# .okeah.



## kiwiwatch (Jul 12, 2008)

Hi all

New to the forum I have what I think is a 1990s OKEAH, not sure how to upload attachments on here 

J


----------



## ujjwaldey (Mar 3, 2008)

kiwiwatch said:


> Hi all
> 
> New to the forum I have what I think is a 1990s OKEAH, not sure how to upload attachments on here
> 
> J


Hi

If you go to helps and tips section, you would find a thread on how to upload photos.
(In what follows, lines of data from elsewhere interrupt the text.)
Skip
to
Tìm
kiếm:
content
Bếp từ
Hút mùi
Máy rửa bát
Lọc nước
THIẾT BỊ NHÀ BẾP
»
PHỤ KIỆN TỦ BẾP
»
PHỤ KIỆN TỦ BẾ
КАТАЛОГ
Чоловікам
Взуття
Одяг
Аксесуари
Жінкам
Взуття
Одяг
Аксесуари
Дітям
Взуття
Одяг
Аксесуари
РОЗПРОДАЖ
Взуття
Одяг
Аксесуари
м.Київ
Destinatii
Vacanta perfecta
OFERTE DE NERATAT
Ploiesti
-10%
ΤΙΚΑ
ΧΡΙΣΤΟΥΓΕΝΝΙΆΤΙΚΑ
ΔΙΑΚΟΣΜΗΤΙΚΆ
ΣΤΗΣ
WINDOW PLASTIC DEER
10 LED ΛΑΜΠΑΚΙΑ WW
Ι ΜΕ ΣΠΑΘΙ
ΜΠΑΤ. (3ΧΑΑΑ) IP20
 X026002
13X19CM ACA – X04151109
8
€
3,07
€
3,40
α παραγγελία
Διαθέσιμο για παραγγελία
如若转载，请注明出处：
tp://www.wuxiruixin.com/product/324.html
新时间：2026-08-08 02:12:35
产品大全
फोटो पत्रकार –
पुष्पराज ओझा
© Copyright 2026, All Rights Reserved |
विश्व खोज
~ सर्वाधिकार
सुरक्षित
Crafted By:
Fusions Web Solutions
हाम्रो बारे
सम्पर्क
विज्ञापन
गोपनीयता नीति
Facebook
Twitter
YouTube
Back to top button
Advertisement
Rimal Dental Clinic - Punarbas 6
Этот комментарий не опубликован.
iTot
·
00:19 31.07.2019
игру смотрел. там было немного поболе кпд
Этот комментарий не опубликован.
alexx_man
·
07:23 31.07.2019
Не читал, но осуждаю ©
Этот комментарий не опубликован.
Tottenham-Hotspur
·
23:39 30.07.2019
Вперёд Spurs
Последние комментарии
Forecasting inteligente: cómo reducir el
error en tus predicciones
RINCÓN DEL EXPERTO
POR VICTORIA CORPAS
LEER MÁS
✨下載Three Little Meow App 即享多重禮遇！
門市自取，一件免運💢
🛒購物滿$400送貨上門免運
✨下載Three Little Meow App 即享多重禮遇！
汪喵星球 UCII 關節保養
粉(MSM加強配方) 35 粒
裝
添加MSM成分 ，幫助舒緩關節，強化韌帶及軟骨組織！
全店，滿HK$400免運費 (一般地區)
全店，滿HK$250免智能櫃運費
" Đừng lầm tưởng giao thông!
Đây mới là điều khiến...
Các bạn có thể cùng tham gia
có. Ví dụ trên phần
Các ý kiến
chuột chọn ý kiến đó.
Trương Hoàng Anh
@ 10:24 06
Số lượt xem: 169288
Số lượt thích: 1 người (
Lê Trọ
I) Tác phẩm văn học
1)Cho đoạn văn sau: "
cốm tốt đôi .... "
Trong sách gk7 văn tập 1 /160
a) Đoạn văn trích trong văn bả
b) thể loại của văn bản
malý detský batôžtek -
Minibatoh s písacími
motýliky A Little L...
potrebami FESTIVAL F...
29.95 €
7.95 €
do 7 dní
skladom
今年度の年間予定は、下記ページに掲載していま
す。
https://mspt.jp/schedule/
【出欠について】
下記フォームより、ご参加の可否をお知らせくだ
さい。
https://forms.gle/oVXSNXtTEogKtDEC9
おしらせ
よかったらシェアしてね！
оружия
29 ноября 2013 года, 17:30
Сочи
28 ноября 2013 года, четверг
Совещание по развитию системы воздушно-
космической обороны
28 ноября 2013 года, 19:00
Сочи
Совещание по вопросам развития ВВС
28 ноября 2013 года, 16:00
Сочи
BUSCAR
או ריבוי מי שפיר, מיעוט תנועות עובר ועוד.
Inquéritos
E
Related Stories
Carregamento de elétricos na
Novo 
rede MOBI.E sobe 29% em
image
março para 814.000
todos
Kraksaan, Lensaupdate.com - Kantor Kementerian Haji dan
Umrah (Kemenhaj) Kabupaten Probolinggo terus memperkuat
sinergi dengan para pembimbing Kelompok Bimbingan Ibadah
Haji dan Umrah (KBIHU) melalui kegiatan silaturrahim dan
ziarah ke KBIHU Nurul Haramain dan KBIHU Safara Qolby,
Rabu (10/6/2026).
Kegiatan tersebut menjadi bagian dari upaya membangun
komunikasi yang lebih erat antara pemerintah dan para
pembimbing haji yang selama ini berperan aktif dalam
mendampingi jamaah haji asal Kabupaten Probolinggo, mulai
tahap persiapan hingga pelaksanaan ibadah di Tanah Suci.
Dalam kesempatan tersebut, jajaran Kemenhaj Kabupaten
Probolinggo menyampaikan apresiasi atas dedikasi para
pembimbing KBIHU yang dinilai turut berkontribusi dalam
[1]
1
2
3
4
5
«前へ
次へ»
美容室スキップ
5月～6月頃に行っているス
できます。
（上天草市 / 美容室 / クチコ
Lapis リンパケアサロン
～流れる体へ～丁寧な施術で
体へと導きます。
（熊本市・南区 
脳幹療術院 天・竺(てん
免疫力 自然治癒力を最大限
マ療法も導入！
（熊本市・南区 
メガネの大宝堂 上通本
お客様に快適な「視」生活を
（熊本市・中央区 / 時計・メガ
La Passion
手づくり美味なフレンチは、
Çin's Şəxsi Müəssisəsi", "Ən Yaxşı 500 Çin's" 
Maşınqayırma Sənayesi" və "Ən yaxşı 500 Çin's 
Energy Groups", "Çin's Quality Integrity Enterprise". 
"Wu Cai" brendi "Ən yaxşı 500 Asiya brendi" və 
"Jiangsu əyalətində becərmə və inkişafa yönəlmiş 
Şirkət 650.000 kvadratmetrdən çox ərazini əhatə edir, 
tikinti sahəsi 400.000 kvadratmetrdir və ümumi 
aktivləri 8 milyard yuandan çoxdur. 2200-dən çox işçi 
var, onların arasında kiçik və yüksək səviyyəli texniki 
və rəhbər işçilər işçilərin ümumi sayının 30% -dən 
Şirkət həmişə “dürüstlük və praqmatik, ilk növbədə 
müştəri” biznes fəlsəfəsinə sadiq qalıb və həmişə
Have a look, it is pretty easy to do

Ujjwal


----------



## kiwiwatch (Jul 12, 2008)

Hi Ujjwai

I was recommended to use photobucket so trying that out thanks.

Sorry the pics are of poor quality, My good camera was stolen not long ago and having to make do with a cheap camera for now

Is this a 1990s OKEAH, I have noticed it has less markings than on some of the later models on here?

Regards Jonathan


----------



## chris l (Aug 5, 2005)

Firstly, thanks for allowing me to post yet another picture of my current favourite... this time on metal from the car boot sale; I bought a box of NOS 70s leather and metal straps.

These are, I believe, the best looking 3133s, as Mac says and I agree; lovely dial design...

Can you look inside? There may be a date on the movement...










Nice watch!


----------



## kiwiwatch (Jul 12, 2008)

Hi Paul

I have to agree it is my favorite, yours is very nice, the metal strap looks superb.

I like mine very much and always enjoy wearing it, I just need a metal strap after seeing yours 

At present I have no way of safely opening the case

How much is a newer model like yours cost to buy?

Mine cost me $35 NZD........ 13.4 UKPounds.

A friend used to swap things to the Russians, when they used to come to the port of Auckland, it probably cost him a packet of Kitkats 

Regards Jonathan


----------



## chris l (Aug 5, 2005)

"Mine cost me $35 NZD........ 13.4 UKPounds."

Good deal......

Very good deal!

Get me one?

(Mine cost Â£100 - discounted!)


----------